After one year in office, Detroit Mayor Mike Duggan still sounds confident and resilient and determined.
The reception by the citizenry during his first year in office has been generally very good, and coverage by the media has been, for the most part, very positive.
Things aren’t perfect. Crime is still too high. The bus system is still shamefully inadequate. Many neighborhoods still look emaciated. And some reporters have quietly grumbled about the administration sometimes not being transparent enough.
But Duggan has deservedly gotten a rep as a can-do mayor and an innovative one at that. Street lights are being turned on. And people are getting better services, from police and EMS to buses.
All in all, he’s still enjoying a pretty nice honeymoon.
And now that Emergency Manager Kevyn Orr has rode off into the sunset, he’s the real Detroit mayor, 100 percent.

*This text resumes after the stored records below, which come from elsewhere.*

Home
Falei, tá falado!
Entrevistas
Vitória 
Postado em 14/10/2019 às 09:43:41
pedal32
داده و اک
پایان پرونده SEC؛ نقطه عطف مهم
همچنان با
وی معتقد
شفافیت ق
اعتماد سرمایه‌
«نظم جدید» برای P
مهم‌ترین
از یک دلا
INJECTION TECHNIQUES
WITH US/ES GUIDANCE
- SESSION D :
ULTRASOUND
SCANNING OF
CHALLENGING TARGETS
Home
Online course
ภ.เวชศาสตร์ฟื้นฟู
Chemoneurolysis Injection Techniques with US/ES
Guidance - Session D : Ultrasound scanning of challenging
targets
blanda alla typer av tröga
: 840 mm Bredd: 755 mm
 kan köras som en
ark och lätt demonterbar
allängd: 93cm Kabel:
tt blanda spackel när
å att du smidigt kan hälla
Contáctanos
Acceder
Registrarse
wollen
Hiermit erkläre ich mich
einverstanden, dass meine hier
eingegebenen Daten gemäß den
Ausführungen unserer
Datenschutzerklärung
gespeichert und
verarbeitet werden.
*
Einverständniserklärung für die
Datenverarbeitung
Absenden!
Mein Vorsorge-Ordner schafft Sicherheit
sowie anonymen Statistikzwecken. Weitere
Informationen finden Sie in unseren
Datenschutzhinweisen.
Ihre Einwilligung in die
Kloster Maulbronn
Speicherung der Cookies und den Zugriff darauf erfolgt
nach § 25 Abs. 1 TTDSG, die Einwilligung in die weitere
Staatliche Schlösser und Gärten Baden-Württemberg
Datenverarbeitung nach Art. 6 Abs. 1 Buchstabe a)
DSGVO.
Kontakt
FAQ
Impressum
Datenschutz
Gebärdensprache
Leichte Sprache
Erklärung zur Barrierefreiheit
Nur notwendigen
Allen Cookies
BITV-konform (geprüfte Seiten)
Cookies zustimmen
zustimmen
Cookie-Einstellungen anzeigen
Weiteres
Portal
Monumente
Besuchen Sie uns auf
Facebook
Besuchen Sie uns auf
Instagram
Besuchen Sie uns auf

The praise and blame no longer fall on Kevyn Orr.
On Tuesday night before an upbeat, invite-only crowd that packed the Redford Theater on Lahser near Grand River, Duggan delivered a confident, uplifting speech, in which he said:
"Detroit is now on the road to recovery."
The symbolism wasn't lost that the speech is usually delivered downtown, and in this instance, was held in a neighborhood. Duggan has been emphasizing the need to improve neighborhoods.

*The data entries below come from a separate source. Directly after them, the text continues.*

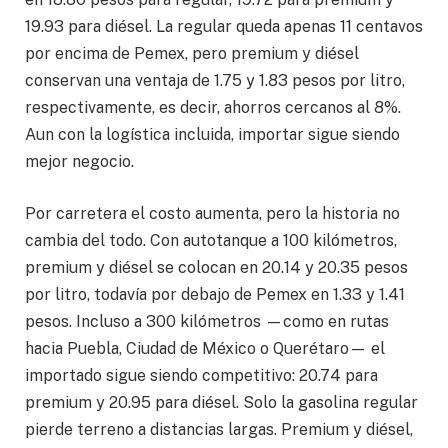
19.93 para diésel. La regular queda apenas 11 centavos
por encima de Pemex, pero premium y diésel
conservan una ventaja de 1.75 y 1.83 pesos por litro,
respectivamente, es decir, ahorros cercanos al 8%.
Aun con la logística incluida, importar sigue siendo
mejor negocio.
Por carretera el costo aumenta, pero la historia no
cambia del todo. Con autotanque a 100 kilómetros,
premium y diésel se colocan en 20.14 y 20.35 pesos
por litro, todavía por debajo de Pemex en 1.33 y 1.41
pesos. Incluso a 300 kilómetros —como en rutas
hacia Puebla, Ciudad de México o Querétaro— el
importado sigue siendo competitivo: 20.74 para
premium y 20.95 para diésel. Solo la gasolina regular
pierde terreno a distancias largas. Premium y diésel,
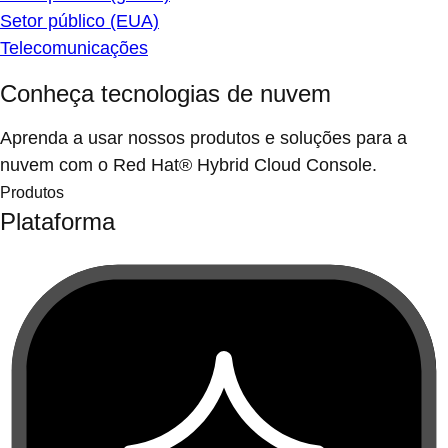
Setor público (EUA)
Telecomunicações
Conheça tecnologias de nuvem
Aprenda a usar nossos produtos e soluções para a
nuvem com o Red Hat® Hybrid Cloud Console.
Produtos
Plataforma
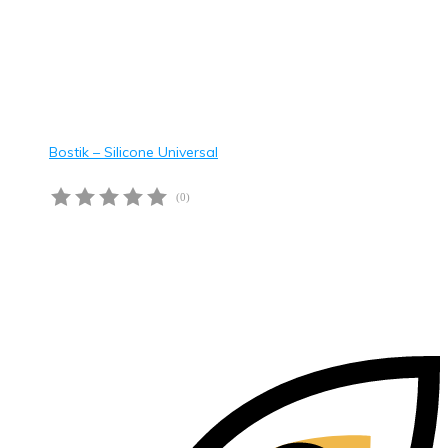
Bostik – Silicone Universal
(0)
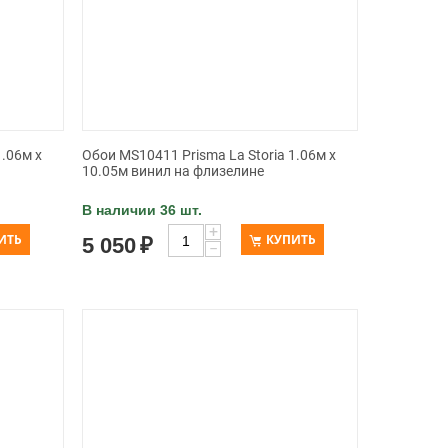
1.06м x
Обои MS10411 Prisma La Storia 1.06м x
10.05м винил на флизелине
В наличии 36 шт.
+
ИТЬ
КУПИТЬ
5 050
₽
−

During his speech he talked about the importance of keeping people in the city and avoiding foreclosures. He announced innovative ideas to deal with abandon properties and put people in new homes, and he announced a zero-percent interest loan program for Detroiters who need to fix up their homes.
The interest free loans for home repairs will range from $5,000 to $25,000 and will be available in March to qualified Detroit homeowners who can afford a loan. The minimum FICO credit score a person can have is 560.

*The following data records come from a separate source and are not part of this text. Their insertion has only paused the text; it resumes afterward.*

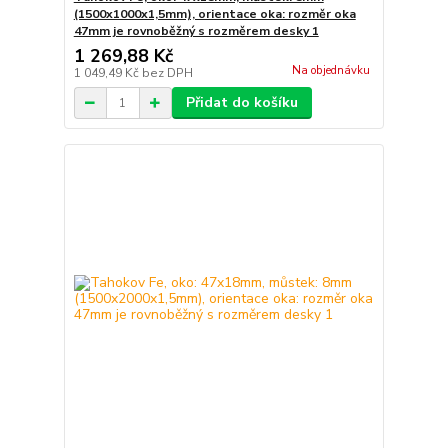
(1500x1000x1,5mm), orientace oka: rozměr oka
47mm je rovnoběžný s rozměrem desky 1
1 269,88 Kč
Na objednávku
1 049,49 Kč
bez DPH
Přidat do košíku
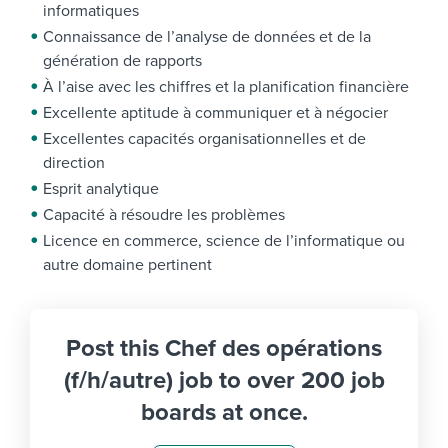
informatiques
Connaissance de l’analyse de données et de la
génération de rapports
À l’aise avec les chiffres et la planification financière
Excellente aptitude à communiquer et à négocier
Excellentes capacités organisationnelles et de
direction
Esprit analytique
Capacité à résoudre les problèmes
Licence en commerce, science de l’informatique ou
autre domaine pertinent
Post this Chef des opérations
(f/h/autre) job to over 200 job
boards at once.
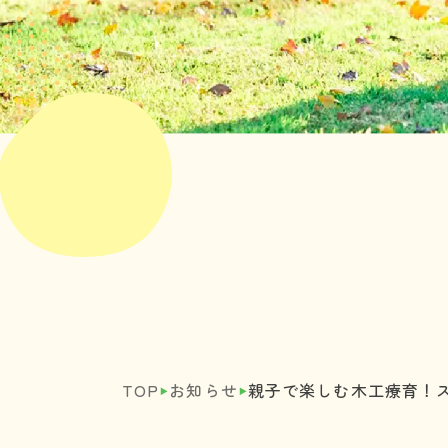
‣
‣
TOP
お知らせ
親子で楽しむ木工療育！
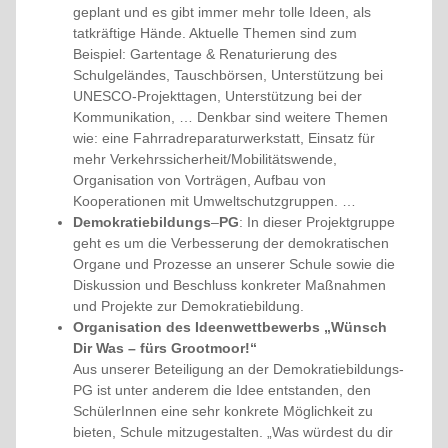
geplant und es gibt immer mehr tolle Ideen, als
tatkräftige Hände. Aktuelle Themen sind zum
Beispiel: Gartentage & Renaturierung des
Schulgeländes, Tauschbörsen, Unterstützung bei
UNESCO-Projekttagen, Unterstützung bei der
Kommunikation, … Denkbar sind weitere Themen
wie: eine Fahrradreparaturwerkstatt, Einsatz für
mehr Verkehrssicherheit/Mobilitätswende,
Organisation von Vorträgen, Aufbau von
Kooperationen mit Umweltschutzgruppen. …
Demokratiebildungs
–
PG
: In dieser Projektgruppe
geht es um die Verbesserung der demokratischen
Organe und Prozesse an unserer Schule sowie die
Diskussion und Beschluss konkreter Maßnahmen
und Projekte zur Demokratiebildung.
Organisation des Ideenwettbewerbs „Wünsch
Dir Was – fürs Grootmoor!“
Aus unserer Beteiligung an der Demokratiebildungs-
PG ist unter anderem die Idee entstanden, den
SchülerInnen eine sehr konkrete Möglichkeit zu
bieten, Schule mitzugestalten. „Was würdest du dir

He talked about imrpoved response times for 911 calls for the police and EMS. He talked about a better response time for buses and the city demolishing 200 homes a week.
He talked about the decline in crime. He said carjackings last year were down 32 percent.
"We had the fewest murders since the 1960s. The homicide clearance rate was up. The numbers are going in the right direction. But nobody here is celebrating the fact that we had 300 murders in the city of Detroit (last) year. We have got to change the culture of this community to recognize that every life matters."
And he praised Police Chief James Craig, saying: "Isn't he doing a great job."
He said for the first time since 2002, the city will have a balanced budget for the fiscal year, a statement that drew a round of applause and a standing ovation.
He said the police response time for 911 was 37 minutes. Today, he said police have cut the response time in half and are nearing the national average.
And he talked about expensive car insurance in the city.
He said Detroit needs help to create its own insurance company, and he vowed to fight to "fix this injustice" and give people a fair rate for their cars.
He talked about economic inclusion, and he discussed affordable housing in Midtown, Corktown and downtown that will come along with more expensive homes.
"We are going to make sure as these neighborhoods grow, everybody is welcome," he said. "Because that's what a city is."